(Extracted data entries)
-=-=-=-=-

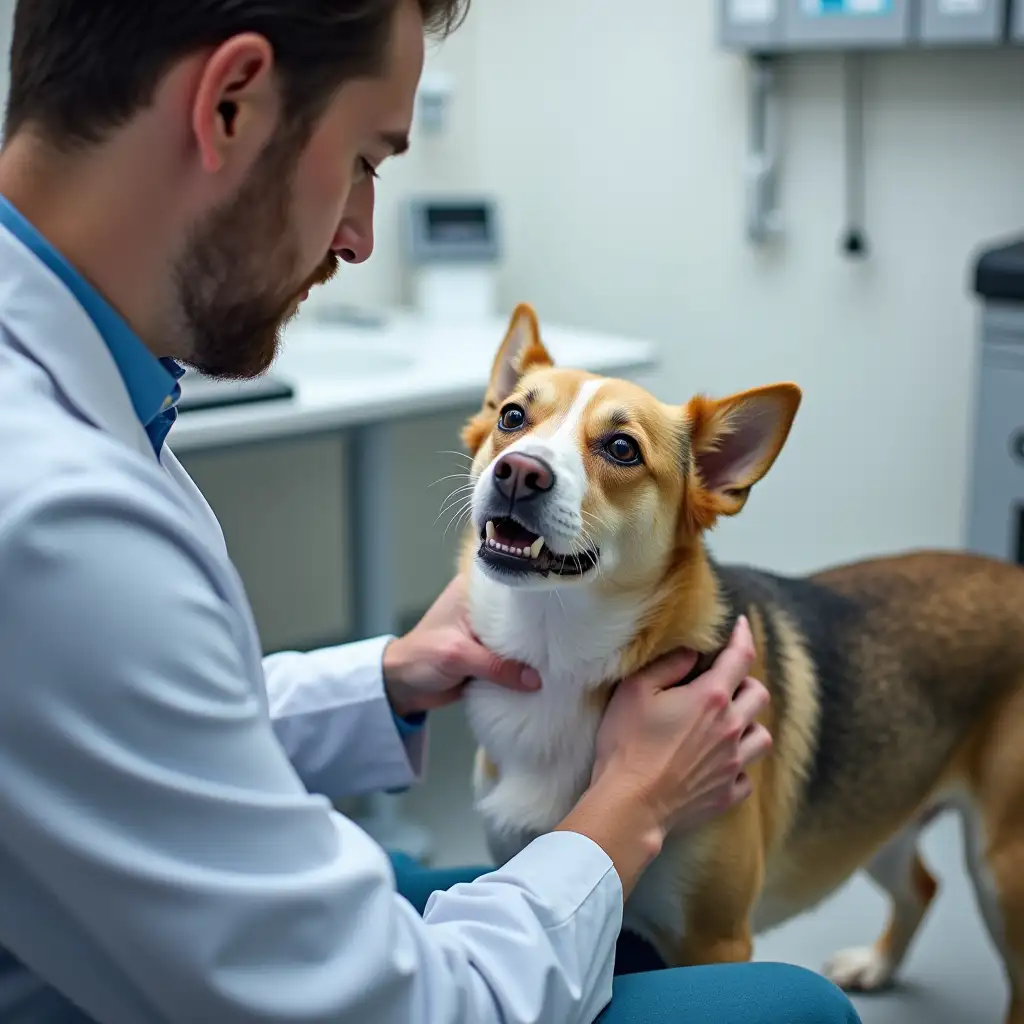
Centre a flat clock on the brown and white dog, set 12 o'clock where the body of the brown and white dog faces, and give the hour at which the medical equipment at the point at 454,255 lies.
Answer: The medical equipment is roughly at 4 o'clock from the brown and white dog.

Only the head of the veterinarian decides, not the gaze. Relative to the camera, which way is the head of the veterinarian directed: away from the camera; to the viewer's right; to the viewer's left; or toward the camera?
to the viewer's right

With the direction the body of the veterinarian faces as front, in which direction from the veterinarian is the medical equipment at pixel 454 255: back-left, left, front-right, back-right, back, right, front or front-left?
left

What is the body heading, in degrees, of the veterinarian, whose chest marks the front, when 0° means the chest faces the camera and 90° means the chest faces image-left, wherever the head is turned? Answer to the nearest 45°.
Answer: approximately 270°

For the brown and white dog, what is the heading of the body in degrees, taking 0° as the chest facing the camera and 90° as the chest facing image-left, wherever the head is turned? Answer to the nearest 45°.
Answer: approximately 45°

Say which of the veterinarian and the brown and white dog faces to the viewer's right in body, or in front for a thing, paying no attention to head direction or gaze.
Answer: the veterinarian

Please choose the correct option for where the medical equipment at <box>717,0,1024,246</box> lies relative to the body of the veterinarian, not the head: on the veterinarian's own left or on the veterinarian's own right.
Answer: on the veterinarian's own left

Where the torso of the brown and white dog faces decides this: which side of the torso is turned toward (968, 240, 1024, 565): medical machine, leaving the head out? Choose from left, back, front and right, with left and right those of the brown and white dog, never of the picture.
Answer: back

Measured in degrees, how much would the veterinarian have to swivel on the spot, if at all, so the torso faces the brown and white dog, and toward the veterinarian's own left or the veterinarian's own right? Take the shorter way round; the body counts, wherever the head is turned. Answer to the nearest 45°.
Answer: approximately 45° to the veterinarian's own left

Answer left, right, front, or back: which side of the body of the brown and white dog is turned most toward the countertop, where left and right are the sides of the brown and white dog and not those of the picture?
right

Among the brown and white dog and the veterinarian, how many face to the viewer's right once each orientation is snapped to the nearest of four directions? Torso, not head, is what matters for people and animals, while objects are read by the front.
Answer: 1

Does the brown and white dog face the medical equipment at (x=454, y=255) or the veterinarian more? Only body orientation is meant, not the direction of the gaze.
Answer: the veterinarian

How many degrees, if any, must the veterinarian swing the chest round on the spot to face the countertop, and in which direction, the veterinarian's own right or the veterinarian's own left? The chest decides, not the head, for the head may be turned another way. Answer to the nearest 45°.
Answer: approximately 90° to the veterinarian's own left

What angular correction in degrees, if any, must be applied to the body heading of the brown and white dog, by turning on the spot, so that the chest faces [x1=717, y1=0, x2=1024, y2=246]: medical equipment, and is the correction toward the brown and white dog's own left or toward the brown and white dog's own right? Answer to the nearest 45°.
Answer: approximately 135° to the brown and white dog's own right
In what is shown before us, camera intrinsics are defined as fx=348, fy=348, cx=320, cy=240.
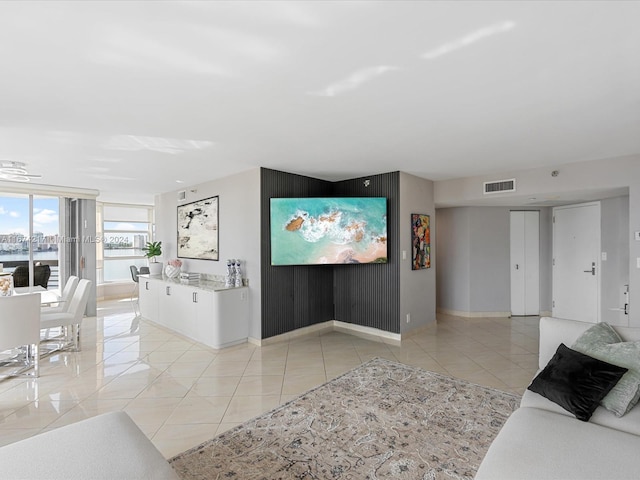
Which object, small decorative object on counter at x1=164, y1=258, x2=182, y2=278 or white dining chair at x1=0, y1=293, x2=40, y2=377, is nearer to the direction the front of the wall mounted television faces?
the white dining chair

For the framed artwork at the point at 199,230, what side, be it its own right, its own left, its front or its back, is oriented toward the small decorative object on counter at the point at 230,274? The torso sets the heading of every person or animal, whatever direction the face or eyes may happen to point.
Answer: left

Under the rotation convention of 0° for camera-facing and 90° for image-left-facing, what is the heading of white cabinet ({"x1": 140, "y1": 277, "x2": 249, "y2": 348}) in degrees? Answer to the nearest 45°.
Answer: approximately 45°

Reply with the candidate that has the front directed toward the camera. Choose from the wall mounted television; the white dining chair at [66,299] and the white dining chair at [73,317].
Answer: the wall mounted television

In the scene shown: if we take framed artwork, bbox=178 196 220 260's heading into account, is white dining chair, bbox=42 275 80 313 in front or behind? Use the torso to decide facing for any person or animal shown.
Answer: in front

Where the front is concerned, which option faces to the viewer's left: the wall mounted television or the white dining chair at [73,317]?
the white dining chair

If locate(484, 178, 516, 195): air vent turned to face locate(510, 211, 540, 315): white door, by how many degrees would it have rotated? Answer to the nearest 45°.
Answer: approximately 135° to its right

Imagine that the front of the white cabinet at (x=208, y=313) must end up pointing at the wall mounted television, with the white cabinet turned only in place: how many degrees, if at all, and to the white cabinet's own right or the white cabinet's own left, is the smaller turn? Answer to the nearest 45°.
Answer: approximately 135° to the white cabinet's own left

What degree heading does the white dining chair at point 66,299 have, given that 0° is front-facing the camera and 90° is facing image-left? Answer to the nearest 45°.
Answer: approximately 90°

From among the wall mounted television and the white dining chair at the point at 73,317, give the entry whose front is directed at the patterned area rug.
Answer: the wall mounted television

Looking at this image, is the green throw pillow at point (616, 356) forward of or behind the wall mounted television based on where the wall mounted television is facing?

-=-=-=-=-

REQUIRED WORK: Recast every line of the records above as a numbered list, skipping the blank lines. Leave the pictures out of the list.

TASK RESULT:
1. Centre a flat clock on the brown and white dog, set 12 o'clock where the body of the brown and white dog faces, and give the hour at which the medical equipment at the point at 454,255 lies.
2. Answer: The medical equipment is roughly at 4 o'clock from the brown and white dog.
3. Only the head of the veterinarian decides, not the gaze. Relative to the camera, which way is the head of the veterinarian directed: away from the camera; to the viewer's right; to the viewer's left; or toward the camera?
4. to the viewer's right
5. With the direction the body of the veterinarian faces as front, in which direction from the veterinarian is the medical equipment at pixel 454 255: back-left, left, front-right, back-right, back, right, front or front-left?
6. left
7. What is the body heading, in degrees, of the veterinarian, whose chest marks the front, when 0° means the chest faces the camera and 90° means the chest faces image-left, wherever the head is turned? Answer to the nearest 45°.
8. Answer: approximately 270°
9. For the brown and white dog, what is the heading of the body in degrees, taking 0° as the chest facing the camera and 90° as the chest facing image-left, wherever the head is turned? Answer to the nearest 45°.
10. Answer: approximately 45°
11. Say which of the veterinarian and the brown and white dog faces to the viewer's right in body, or in front for a thing, paying no attention to head direction or gaze.
12. Answer: the veterinarian
13. Please choose the correct option for where the medical equipment at <box>717,0,1024,246</box> lies relative to the body of the veterinarian, not the head: on the veterinarian's own left or on the veterinarian's own right.
14. Answer: on the veterinarian's own left
15. Where the torso of the brown and white dog faces decides this: which side of the torso is turned toward (968, 240, 1024, 565): medical machine, leaving the head out? Choose from left, back, front and right, with left and right those of the brown and white dog, never of the picture.
16. Answer: back
17. Measured in degrees, how much would the veterinarian have to swivel on the spot, if at all, so the torso faces the brown and white dog, and toward the veterinarian's own left or the veterinarian's own right? Take the shorter way round; the body counts, wherever the head is turned. Answer to the nearest 45°.
18. Answer: approximately 45° to the veterinarian's own left
19. Answer left, right, front, or back: which side of the body of the brown and white dog is turned most toward the countertop, where left and right are the sides of the brown and white dog and not those of the picture?
20. right
21. Among the brown and white dog and the veterinarian, how many face to the viewer's right once each orientation is snapped to the nearest of four directions? Torso, not head, is what matters for people and animals, while objects are read by the front.
22. Answer: 1
23. Does the brown and white dog face the medical equipment at (x=454, y=255) or the veterinarian more? Only body orientation is meant, not the direction of the gaze.
24. Answer: the veterinarian
25. How many degrees, if any, must the veterinarian swing the chest round on the spot to face the countertop, and in which direction, the veterinarian's own right or the veterinarian's own left? The chest decides, not the head, for the head may be turned another way. Answer to the nearest 45°.
26. Answer: approximately 90° to the veterinarian's own left
27. What angular correction in degrees, if any, must be applied to the body heading of the brown and white dog, by turning on the spot, so that the chest faces [x1=717, y1=0, x2=1024, y2=246]: medical equipment, and is the correction toward the brown and white dog's own left or toward the brown and white dog's own right? Answer to the nearest 45°.
28. Answer: approximately 135° to the brown and white dog's own right
29. In what is shown before us, camera intrinsics are defined as fx=348, fy=348, cx=320, cy=240.
30. Which object, small decorative object on counter at x1=164, y1=258, x2=182, y2=278 or white dining chair at x1=0, y1=293, x2=40, y2=377, is nearer to the direction the front of the wall mounted television faces?
31. the white dining chair
32. For the framed artwork at the point at 199,230, what side, be it its own right, its own left, its front or its back, is oriented toward the small decorative object on counter at the point at 230,274? The torso sets the heading of every person or animal, whatever direction the face or eyes may happen to point.
33. Answer: left
34. Under the rotation convention of 0° for camera-facing and 90° for image-left-facing, what is the heading of white cabinet ({"x1": 140, "y1": 277, "x2": 249, "y2": 348}) in degrees? Answer to the nearest 45°.
35. Answer: approximately 45°
36. Reply with the candidate that has the front directed toward the camera. Choose from the wall mounted television; the white dining chair at [66,299] and the white dining chair at [73,317].
37. Answer: the wall mounted television
38. In the scene shown: if we take framed artwork, bbox=178 196 220 260's heading into account, is white dining chair, bbox=42 275 80 313 in front or behind? Use the torso to decide facing for any person or animal shown.
39. Answer: in front
40. Where the front is concerned, which option faces to the viewer's left: the wall mounted television or the white dining chair at [73,317]?
41. the white dining chair
42. If locate(484, 178, 516, 195): air vent turned to face locate(510, 211, 540, 315): white door, by how many degrees would it have rotated? Answer to the nearest 45°.
43. Answer: approximately 135° to its right
44. Imagine that the front of the white cabinet at (x=208, y=313) must end up pointing at the wall mounted television, with the white cabinet turned only in place: how many degrees, if at all, and to the white cabinet's own right or the white cabinet's own left, is the smaller turn? Answer to the nearest 45°.
45. Answer: approximately 135° to the white cabinet's own left
46. What degree heading does the white dining chair at point 66,299 have, given that 0° is front-facing the camera and 90° is facing image-left? Answer to the nearest 45°.
47. Answer: approximately 90°
48. From among the wall mounted television and the white dining chair at the point at 73,317, give the entry whose front is directed at the patterned area rug.
49. Answer: the wall mounted television
50. Looking at this image, is the green throw pillow at point (616, 356) forward of or behind the wall mounted television based on where the wall mounted television is facing?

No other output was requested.